36th Mayor of Austin
- In office 1909–1919
- Preceded by: Frank M. Maddox
- Succeeded by: William D. Yett

Personal details
- Born: April 13, 1847 New Orleans, Louisiana, U.S.
- Died: September 8, 1930 (aged 83) Austin, Texas, U.S.
- Spouses: ; Ellen Waggener ​ ​(m. 1874; died 1903)​ ; Nellie Wylie Holde ​(m. 1917)​
- Children: 7
- Alma mater: University of Virginia

= Alexander Penn Wooldridge =

American lawyer

Alexander Penn Wooldridge (April 13, 1847 – September 8, 1930) was an American politician and attorney who served as the 36th mayor of Austin from 1909 to 1919.

==Biography==
Wooldridge was born in New Orleans on April 13, 1847, to Absalom and Julia Webber Davis. After graduating from the University of Virginia, he became a professor of physical science at Bethel College. In 1872, Wooldridge moved to Austin, Texas, where he became an attorney.

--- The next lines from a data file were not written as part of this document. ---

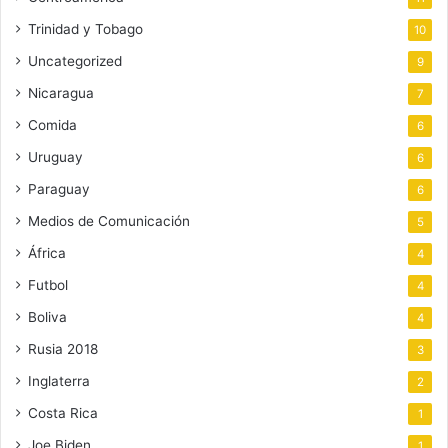
Trinidad y Tobago
10
Uncategorized
9
Nicaragua
7
Comida
6
Uruguay
6
Paraguay
6
Medios de Comunicación
5
África
4
Futbol
4
Boliva
4
Rusia 2018
3
Inglaterra
2
Costa Rica
1
Joe Biden
1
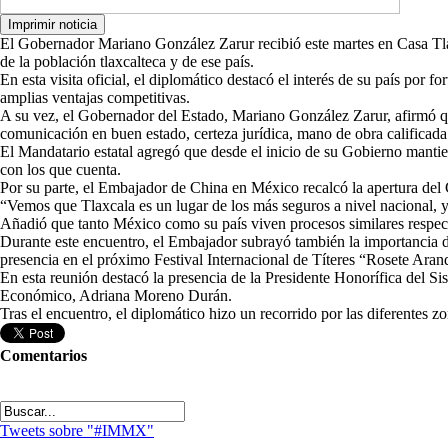
El Gobernador Mariano González Zarur recibió este martes en Casa Tla
de la población tlaxcalteca y de ese país.
En esta visita oficial, el diplomático destacó el interés de su país por 
amplias ventajas competitivas.
A su vez, el Gobernador del Estado, Mariano González Zarur, afirmó que
comunicación en buen estado, certeza jurídica, mano de obra calificada 
El Mandatario estatal agregó que desde el inicio de su Gobierno mantien
con los que cuenta.
Por su parte, el Embajador de China en México recalcó la apertura del G
“Vemos que Tlaxcala es un lugar de los más seguros a nivel nacional, y
Añadió que tanto México como su país viven procesos similares respect
Durante este encuentro, el Embajador subrayó también la importancia de l
presencia en el próximo Festival Internacional de Títeres “Rosete Aran
En esta reunión destacó la presencia de la Presidente Honorífica del Si
Económico, Adriana Moreno Durán.
Tras el encuentro, el diplomático hizo un recorrido por las diferentes zo
Comentarios
Tweets sobre "#IMMX"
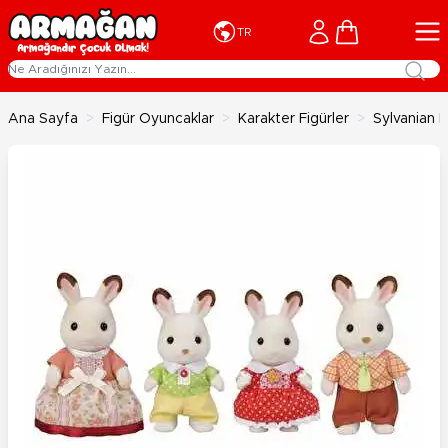
İçeriğe geç
Cart
TR
Ana Sayfa
>
Figür Oyuncaklar
>
Karakter Figürler
>
Sylvanian F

In the early 1890s, he led the campaign to build the Austin Dam across the Colorado River; the dam failed in a flood in 1900. Wooldridge was the president of Austin's City National Bank in 1896 and also served as the first President of the Board of Trustees of the Austin Independent School District. He is sometimes called "The Father of Public Education in Austin." In 1909, he was elected as Mayor of Austin. During his tenure, the Spanish Flu epidemic of 1918 occurred. At the height of the epidemic, the city passed an ordinance closing the state university, all public and private schools, and all churches for a period of 30 days. He retired from the position in 1919.

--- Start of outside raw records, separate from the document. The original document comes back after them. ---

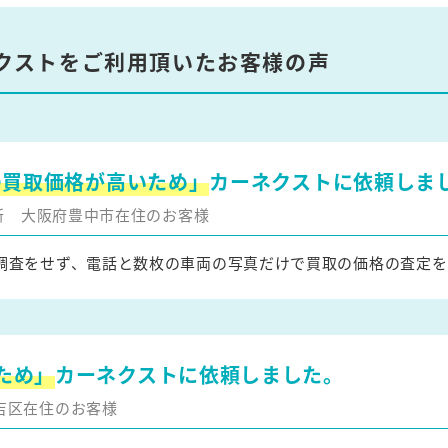
クストをご利用頂いたお客様の声
の買取価格が高いため」
カーネクストに依頼しま
更新
大阪府豊中市在住のお客様
調査をせず、電話と数枚の車両の写真だけで買取の価格の査定を
ため」
カーネクストに依頼しました。
吉区在住のお客様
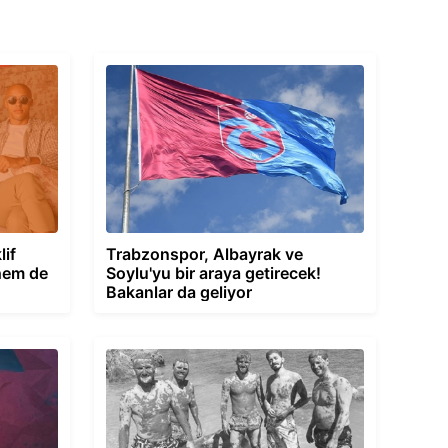
lif
Trabzonspor, Albayrak ve
hem de
Soylu'yu bir araya getirecek!
Bakanlar da geliyor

Wooldridge died on September 8, 1930, in Austin, Texas. he is buried in Oakwood Cemetery.

==Personal life==
On September 18, 1874, Wooldridge married Ellen Waggener. They had seven children together. After her death, he married Nellie Wylie Holden on July 9, 1917. Wooldridge Park and Wooldridge Elementary School are named after him.